Ders içeriğinde, Kürtlerin 40 milyon nüfusu ile dünyada “devleti olmayan en büyük halk” olduğu ve çoğunun Sünni olduğu anlatılıyor. Kürtlerin “yüz yıldır bağımsızlık için mücadele ettiği” savunulan kitapta, sözde Kürdistan topraklarını egemenliği altında bulunduran ülkelerin bu çabalara karşı çıktığı, Irak’ta Saddam rejiminin devrilmesi ve Suriye’nin yıkılmasının sözde bağımsız Kürdistan umutlarını dirilttiği ifade ediliyor. Dersin bir bölümünde de “Ortadoğu’daki çekişmeler Kürt devletinin kurulmasına imkan sağlar mı?” diye soruluyor.

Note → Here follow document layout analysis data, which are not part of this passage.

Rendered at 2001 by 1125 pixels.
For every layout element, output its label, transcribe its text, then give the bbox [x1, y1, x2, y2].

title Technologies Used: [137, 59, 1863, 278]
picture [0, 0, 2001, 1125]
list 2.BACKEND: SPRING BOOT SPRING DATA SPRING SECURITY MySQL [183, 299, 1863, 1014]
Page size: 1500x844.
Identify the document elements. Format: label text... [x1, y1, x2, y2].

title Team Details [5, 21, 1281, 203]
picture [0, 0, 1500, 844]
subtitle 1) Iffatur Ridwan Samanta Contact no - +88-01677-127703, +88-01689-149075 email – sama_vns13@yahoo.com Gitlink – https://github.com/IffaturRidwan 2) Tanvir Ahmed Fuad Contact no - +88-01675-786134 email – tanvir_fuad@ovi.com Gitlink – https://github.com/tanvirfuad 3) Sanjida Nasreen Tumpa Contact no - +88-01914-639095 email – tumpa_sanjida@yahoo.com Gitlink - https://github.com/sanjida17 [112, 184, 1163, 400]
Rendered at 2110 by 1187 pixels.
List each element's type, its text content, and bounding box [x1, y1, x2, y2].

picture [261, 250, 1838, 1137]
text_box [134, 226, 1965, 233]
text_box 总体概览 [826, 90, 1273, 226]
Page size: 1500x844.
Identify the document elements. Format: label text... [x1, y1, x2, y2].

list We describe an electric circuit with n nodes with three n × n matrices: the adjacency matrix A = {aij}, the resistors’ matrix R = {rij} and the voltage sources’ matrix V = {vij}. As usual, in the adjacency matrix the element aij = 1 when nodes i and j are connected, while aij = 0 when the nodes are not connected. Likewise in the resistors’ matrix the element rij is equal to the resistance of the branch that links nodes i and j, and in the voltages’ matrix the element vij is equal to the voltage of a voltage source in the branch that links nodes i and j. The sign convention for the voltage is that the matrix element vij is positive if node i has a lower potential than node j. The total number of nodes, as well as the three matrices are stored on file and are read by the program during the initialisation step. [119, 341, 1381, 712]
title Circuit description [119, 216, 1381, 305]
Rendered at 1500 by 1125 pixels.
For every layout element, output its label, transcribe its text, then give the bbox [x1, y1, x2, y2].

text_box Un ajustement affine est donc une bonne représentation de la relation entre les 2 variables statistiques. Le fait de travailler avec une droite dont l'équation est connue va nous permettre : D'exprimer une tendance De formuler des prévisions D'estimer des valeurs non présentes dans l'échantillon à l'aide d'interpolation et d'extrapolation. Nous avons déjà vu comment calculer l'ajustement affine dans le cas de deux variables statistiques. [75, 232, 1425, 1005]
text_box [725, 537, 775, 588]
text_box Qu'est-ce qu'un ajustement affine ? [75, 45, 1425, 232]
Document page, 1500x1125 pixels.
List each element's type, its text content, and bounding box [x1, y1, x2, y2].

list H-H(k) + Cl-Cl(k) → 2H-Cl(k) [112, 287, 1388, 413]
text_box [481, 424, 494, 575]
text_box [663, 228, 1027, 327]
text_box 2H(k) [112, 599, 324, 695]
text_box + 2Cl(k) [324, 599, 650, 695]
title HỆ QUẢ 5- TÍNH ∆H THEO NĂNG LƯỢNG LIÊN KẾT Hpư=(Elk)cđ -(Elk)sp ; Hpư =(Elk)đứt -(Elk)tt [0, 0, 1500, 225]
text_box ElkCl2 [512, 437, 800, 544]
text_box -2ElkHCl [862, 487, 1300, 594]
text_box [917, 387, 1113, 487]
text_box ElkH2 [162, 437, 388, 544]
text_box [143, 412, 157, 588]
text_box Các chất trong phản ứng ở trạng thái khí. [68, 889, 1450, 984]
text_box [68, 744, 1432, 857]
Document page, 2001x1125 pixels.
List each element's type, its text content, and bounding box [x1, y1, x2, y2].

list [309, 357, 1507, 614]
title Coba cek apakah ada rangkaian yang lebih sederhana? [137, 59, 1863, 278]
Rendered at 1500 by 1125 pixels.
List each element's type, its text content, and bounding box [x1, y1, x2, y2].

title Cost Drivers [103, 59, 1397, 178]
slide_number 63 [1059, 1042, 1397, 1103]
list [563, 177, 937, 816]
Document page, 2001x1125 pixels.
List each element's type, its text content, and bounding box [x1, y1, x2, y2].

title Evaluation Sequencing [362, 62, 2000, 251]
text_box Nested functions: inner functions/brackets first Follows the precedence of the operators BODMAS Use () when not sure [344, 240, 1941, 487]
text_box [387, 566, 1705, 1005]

PKK/PYD-YPG’nin “Kürt güçleri” olarak gösterildiği kitapta, örgütün DEAŞ’ın ortadan kaldırılmasında rol aldığı savunuluyor. Kitapta, örgütü binlerce TIR silaha boğan ABD’nin sevkiyatları yardımlaşma diye gösterilirken, kendi toprakları için savaşan Özgür Suriye Ordusu (ÖSO) ise cihadist bir yapılanma olarak karalanıyor. ÖSO, Kürtler ve Hristiyanları sevmeyen Sünni Arap gruplar olarak tarif edilip, içinde yer alan unsurların daha önce El Kaide savaşçıları oldukları iddia edilerek terörle irtibatlandırılmaya çalışılıyor.
Türkiye’nin Zeytin Dalı Harekatı ile terörden temizlediği Afrin için; “Kürtlerin yoğun olarak yaşadığı Afrin kentini ve bölgeyi işgal etti” iftirası atılıp, teröristlerden “Kürt yerleşimci” diye söz ediliyor. Aynı satırlarda 130 bin kişinin sokağa atıldığı yalanı dikkat çekerken, “Çünkü amaç Türkiye sınırındaki Kürtlerin varlığını yok etmekti” iftirasıyla Türkiye hedefe konuluyor. Kobani’de PKK/PYD-YPG zulmünden kaçan 3 bin Suriyeli Kürdün Türkiye’ye sığınması görmezden gelinirken, Barış Pınarı Harekatı ise “Rojava saldırısı” olarak anlatılıyor.